While YOLOv1 struggled with small objects due to its coarse grid, SSD (Single Shot MultiBox Detector) introduced multi-scale feature map predictions. By attaching detector heads to multiple layers of varying resolution, SSD handles objects of different sizes in a single pass.

Multi-Scale Feature Maps

SSD uses a base network (such as VGG or ResNet) followed by additional convolutional layers that progressively decrease in size, enabling multi-scale predictions.

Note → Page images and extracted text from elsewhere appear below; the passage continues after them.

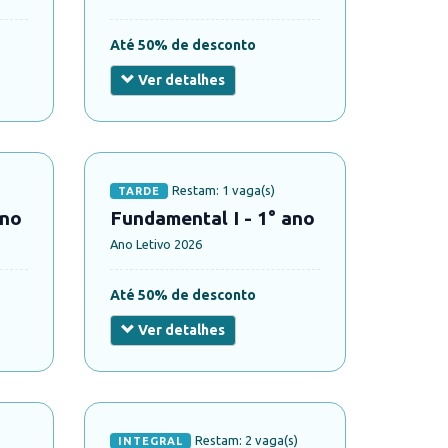
Até 50% de desconto
Ver detalhes
Restam: 1 vaga(s)
TARDE
ano
Fundamental I - 1° ano
Ano Letivo 2026
Até 50% de desconto
Ver detalhes
Restam: 2 vaga(s)
INTEGRAL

Intermediate Layer Predictions

Earlier convolutional layers have high spatial resolution and are used to detect small objects. Later layers have lower spatial resolution (large receptive fields) and are used to detect larger objects.

Default Boxes (Priors)

Similar to Faster R-CNN's anchors, SSD places a set of default boxes (priors) of different aspect ratios at every cell of each feature map. This ensures a broad range of coverage across shapes and scales.

SSD Training Dynamics

Training SSD involves matching default boxes to ground truth boxes and balancing the loss function to handle the overwhelming amount of background area (negative samples).

Hard Negative Mining

Since most default boxes do not contain objects, there is an extreme class imbalance between positive and negative samples. SSD addresses this by sorting negative boxes by loss values and picking only the worst ones to maintain a 3:1 ratio of negatives to positives during training.

Inference and Multi-Scale Loss

During inference, predictions from all layers are combined, and redundant boxes are removed. The model is trained with a combination of Smooth L1 regression loss and Softmax classification loss.